Allegations of a lender’s oral promise to “‘work … on a mortgage reinstatement and loan modification,’” coupled with the borrower’s reliance by deciding to forego bankruptcy relief, constituted promissory estoppel, which served as a substitute for the consideration required in order to enforce an oral promise related to postponing mortgage payments and a foreclosure sale. (Aceves v. U.S. Bank, N.A. (2011) 192 Cal.App.4th 218, 226.

Plaintiff has alleged (1) a clear and unambiguous promise – that defendant would not foreclose for 30 days after he received written notice from them, and that after receiving the letter on 10/18/10 they foreclosed 2 days later. This is sufficient to state a claim for promissory estoppel and promissory fraud. (Beck v. American Health Group Internat. Inc., (1989) 21 Cal.App.3d 1555, 1563.)
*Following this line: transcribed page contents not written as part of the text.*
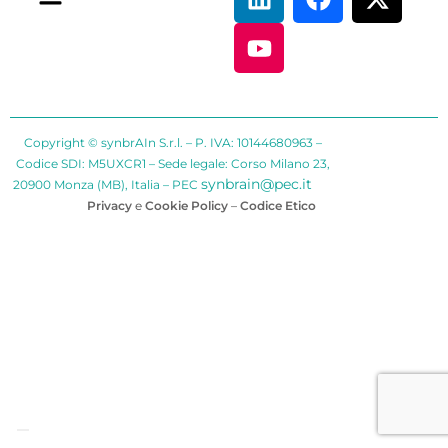
Copyright © synbrAIn S.r.l. – P. IVA: 10144680963 –
Codice SDI: M5UXCR1 – Sede legale: Corso Milano 23,
synbrain@pec.it
20900 Monza (MB), Italia – PEC
Privacy
e
Cookie Policy
–
Codice Etico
4th Cause of Action – Breach of Oral Contract and 5th Cause of Action – Breach of Implied Covenant of Good Faith and Fair Dealing

Plaintiff again relies on the same promise by Wells Fargo as that being an oral agreement which he claims they breached. The allegations do not constitute an oral agreement. There was no consideration on plaintiff’s part for defendant’s promise that it would not foreclose until 30 days after it gave plaintiff written notice. Further there were no terms or conditions for plaintiff to perform. This is at most claims for misrepresentation or promissory estoppel, but there clearly is no formation of any oral contract.

Because there is no oral contract, there can be no breach of an implied covenant of good faith and fair dealing.
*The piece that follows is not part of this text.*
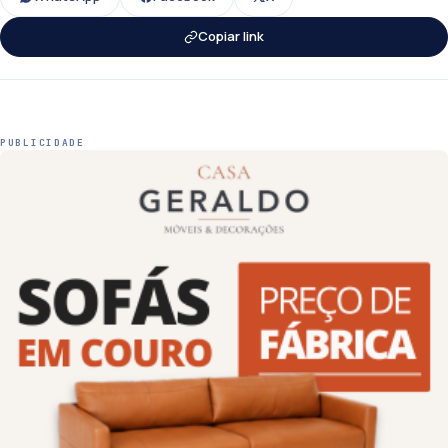
Copiar link
PUBLICIDADE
6th Cause of Action – Violation of B&P Code § 17200

Generally the viability of the claim depends upon whether the underlying causes of action withstand scrutiny. (E.g., Boschman v. Home Loan Center, Inc. (2011) 198 Cal.App.4th 230, 254 (federal TILA claim provides a predicate law violation for a claim for unfair business practices, even though plaintiffs do not expressly allege such violations); Sullivan v. JP Morgan Chase Bank, NA (E.D.Cal. 2010) 2010 WL 2643311, 8 (plaintiffs sufficiently pled a claim under Business and Professions Code Section 17200 based upon sufficient TILA and negligence claims serving as the predicate acts);

Here, plaintiff has alleged fraud claims against defendant. This is sufficient to support the wrongful business practices prong of the claim. Particularity is not required. (Quelimane Co. Inc. v. Stewart Title Guar. Co. (1998) 19 Cal.4th 26, 47.) Lastly, the claim is not duplicative because it seeks different remedies based on a multiplicity of wrongs.